Again we have a model with excellent explanatory power with an R-squared of 92. Now we’ll check the model visually to see if it violates any assumptions. First, our residuals should be normally distributed. We can use a histogram to verify:

Histogram.show(runsScored2.residuals());

This looks great. It’s also important to plot the predicted (or fitted) values against the residuals. We want to see if the model fits some values better than others, which will influence whether we can trust its predictions or not. We want to see a cloud of random dots around zero on the y axis.

Our Scatter class can create this plot directly from the model:

Scatter.showFittedVsResidual(runsScored2);

Again, the plot looks good.

Lets review. We’ve created a model of baseball that predicts entry into the playoffs based on batting stats, with the influence of the variables as:

SLG & OBP -> Runs Scored -> Run Difference -> Regular Season Wins

Of course, we haven’t modeled the Runs Allowed side of Run Difference. We could use pitching and field stats to do this, but the A’s cleverly used the same two variables (SLG and OBP), but now looked at how their opponent’s performed against the A’s. We could do the same as these data are encoded in the dataset as OOBP and OSLG.

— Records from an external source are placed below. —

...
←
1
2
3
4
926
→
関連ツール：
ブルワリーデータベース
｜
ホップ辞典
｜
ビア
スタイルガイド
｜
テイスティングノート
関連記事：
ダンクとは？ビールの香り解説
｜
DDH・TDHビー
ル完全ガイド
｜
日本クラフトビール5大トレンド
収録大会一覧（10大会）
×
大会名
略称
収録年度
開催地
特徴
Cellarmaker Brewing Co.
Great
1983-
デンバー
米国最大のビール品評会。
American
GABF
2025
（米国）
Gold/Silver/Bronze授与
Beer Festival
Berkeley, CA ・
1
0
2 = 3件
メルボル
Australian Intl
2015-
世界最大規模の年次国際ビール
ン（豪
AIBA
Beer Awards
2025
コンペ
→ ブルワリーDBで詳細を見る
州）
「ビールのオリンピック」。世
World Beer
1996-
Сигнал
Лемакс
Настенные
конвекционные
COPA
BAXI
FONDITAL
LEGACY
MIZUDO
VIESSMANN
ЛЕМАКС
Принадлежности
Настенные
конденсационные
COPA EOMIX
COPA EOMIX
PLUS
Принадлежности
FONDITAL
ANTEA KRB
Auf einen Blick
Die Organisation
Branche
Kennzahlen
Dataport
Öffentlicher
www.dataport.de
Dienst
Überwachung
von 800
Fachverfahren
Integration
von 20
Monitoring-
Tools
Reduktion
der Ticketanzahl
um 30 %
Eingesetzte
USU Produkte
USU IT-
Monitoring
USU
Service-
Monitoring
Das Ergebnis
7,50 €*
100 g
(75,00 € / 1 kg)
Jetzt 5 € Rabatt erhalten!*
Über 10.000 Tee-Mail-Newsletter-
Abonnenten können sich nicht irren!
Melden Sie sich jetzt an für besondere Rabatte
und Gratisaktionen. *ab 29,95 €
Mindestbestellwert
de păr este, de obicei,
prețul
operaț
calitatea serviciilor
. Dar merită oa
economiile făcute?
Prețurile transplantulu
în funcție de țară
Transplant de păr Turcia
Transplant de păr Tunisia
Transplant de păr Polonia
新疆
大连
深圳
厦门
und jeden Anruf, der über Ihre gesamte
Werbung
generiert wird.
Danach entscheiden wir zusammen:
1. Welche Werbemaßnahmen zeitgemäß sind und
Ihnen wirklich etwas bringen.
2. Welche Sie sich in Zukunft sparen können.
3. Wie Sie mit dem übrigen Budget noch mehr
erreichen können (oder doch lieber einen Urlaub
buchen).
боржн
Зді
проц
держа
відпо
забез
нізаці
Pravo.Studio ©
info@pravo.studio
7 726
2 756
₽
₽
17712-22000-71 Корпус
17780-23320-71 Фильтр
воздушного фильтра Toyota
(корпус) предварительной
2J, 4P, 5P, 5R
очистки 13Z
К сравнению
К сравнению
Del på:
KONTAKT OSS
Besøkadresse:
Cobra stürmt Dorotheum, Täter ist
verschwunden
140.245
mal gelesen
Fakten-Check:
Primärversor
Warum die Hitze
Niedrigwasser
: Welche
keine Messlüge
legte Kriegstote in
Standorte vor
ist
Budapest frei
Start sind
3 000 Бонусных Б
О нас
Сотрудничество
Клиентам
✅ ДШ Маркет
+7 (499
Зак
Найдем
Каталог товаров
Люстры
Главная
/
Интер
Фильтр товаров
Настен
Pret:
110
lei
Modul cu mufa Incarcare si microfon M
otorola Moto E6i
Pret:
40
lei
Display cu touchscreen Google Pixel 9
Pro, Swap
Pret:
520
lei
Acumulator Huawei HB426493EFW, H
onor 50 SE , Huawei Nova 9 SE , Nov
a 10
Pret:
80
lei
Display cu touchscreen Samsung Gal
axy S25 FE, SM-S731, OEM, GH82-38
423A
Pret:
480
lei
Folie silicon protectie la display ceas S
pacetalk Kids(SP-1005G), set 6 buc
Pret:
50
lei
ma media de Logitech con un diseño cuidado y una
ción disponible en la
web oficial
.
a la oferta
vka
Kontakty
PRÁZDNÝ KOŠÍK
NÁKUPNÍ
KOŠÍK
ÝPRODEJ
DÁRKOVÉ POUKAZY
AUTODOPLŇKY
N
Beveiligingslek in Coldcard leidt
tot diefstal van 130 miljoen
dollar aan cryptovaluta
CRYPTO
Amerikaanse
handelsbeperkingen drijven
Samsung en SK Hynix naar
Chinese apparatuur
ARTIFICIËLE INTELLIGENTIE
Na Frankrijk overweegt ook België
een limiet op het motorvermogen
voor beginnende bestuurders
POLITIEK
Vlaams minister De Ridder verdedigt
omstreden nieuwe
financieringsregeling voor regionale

We used regression to build predictive models, and visualizations to check our assumptions and validate our models.

However, we still haven’t shown how this knowledge can be applied. That step involves predicting how the current team will perform using historical data, and considering the available talent to see who can bring up the team’s average OBP or SLG numbers, or reduce the opponent values of the same stats. They can create scenarios where they consider various trades and expected salary costs. Taking it to that level requires individual player stats that aren’t in our dataset, so we’ll leave it here, but I hope this post has shown how Tablesaw makes regression analysis in Java easy and practical.